PySpark - NTILE Window Function
NTILE is a window function that divides an ordered dataset into N roughly equal buckets or tiles, assigning each row a bucket number from 1 to N. Think of it as automatically creating quartiles (4...
Key Insights
- NTILE divides ordered data into N equal-sized buckets, making it ideal for percentile analysis, customer segmentation, and performance tiering without complex calculations
- Unlike RANK() which assigns sequential numbers based on value, NTILE guarantees roughly equal bucket sizes even with duplicate values, distributing remainder rows to earlier buckets
- Combining NTILE with partitionBy() enables independent bucketing within categories (like departments or regions), perfect for relative performance analysis across different groups
Introduction to NTILE Window Function
NTILE is a window function that divides an ordered dataset into N roughly equal buckets or tiles, assigning each row a bucket number from 1 to N. Think of it as automatically creating quartiles (4 buckets), deciles (10 buckets), or any custom segmentation you need.

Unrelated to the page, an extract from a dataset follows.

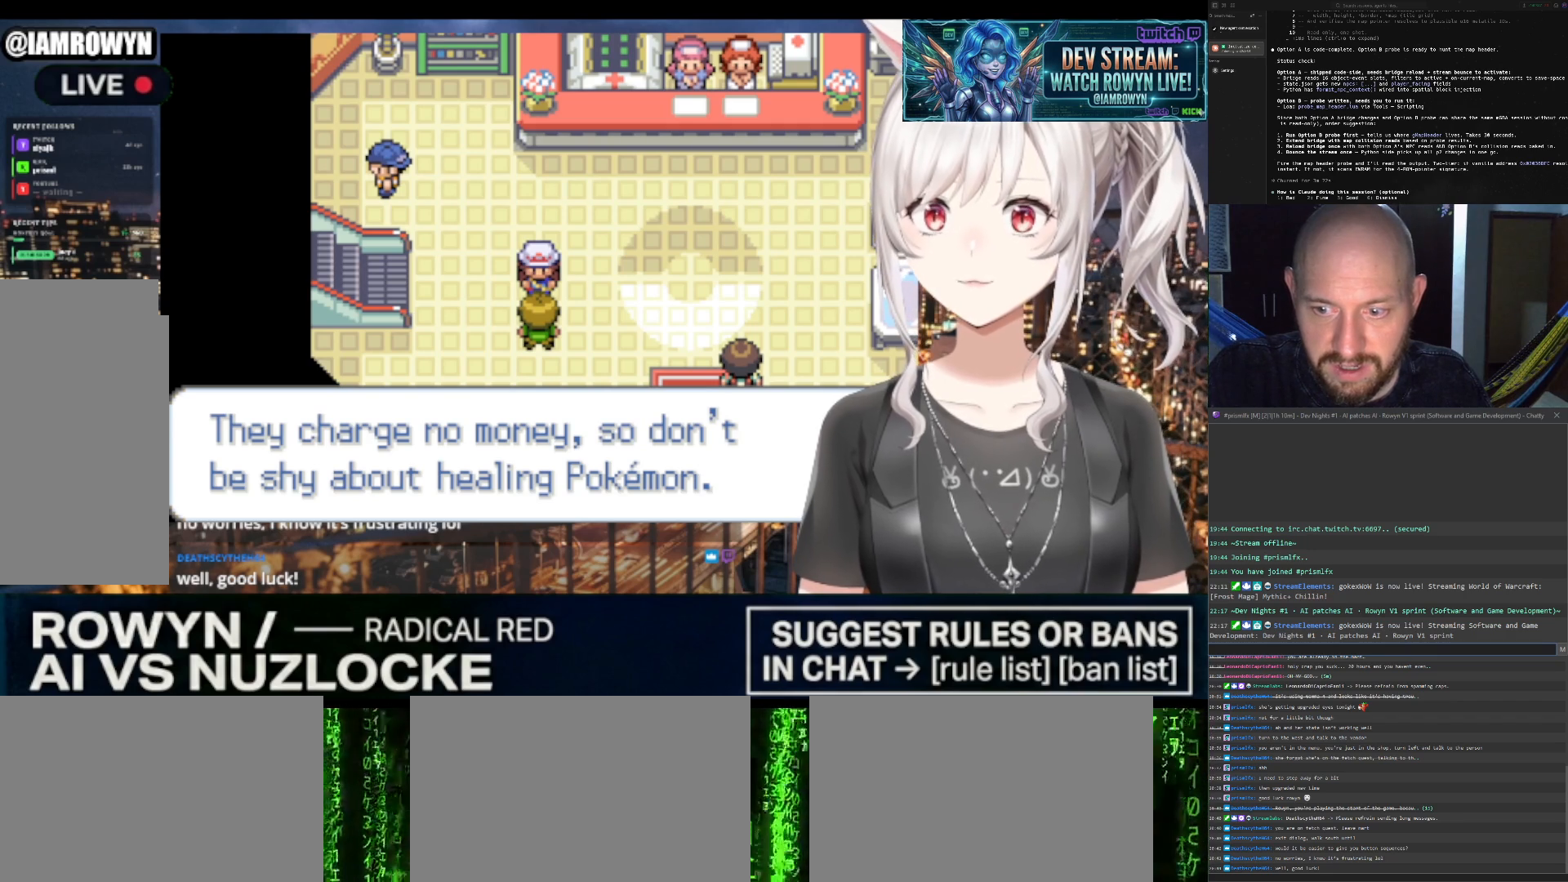
{"buttons": ["A"], "events": []}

The primary use cases are straightforward and powerful: identifying top 25% performers, segmenting customers into price sensitivity tiers, creating A/B/C/D grade distributions, or dividing any ordered dataset into equal groups for analysis. Unlike percentile calculations that require aggregations, NTILE gives you immediate bucket assignments in a single pass.
Here’s a simple example showing quartile distribution:
from pyspark.sql import SparkSession
from pyspark.sql.window import Window
from pyspark.sql.functions import ntile, col
spark = SparkSession.builder.appName("NTILEExample").getOrCreate()
# Simple dataset
data = [
("Alice", 95),
("Bob", 87),
("Charlie", 76),
("David", 92),
("Eve", 68),
("Frank", 81),
("Grace", 89),
("Henry", 73)
]
df = spark.createDataFrame(data, ["name", "score"])
# Create quartiles
window_spec = Window.orderBy(col("score").desc())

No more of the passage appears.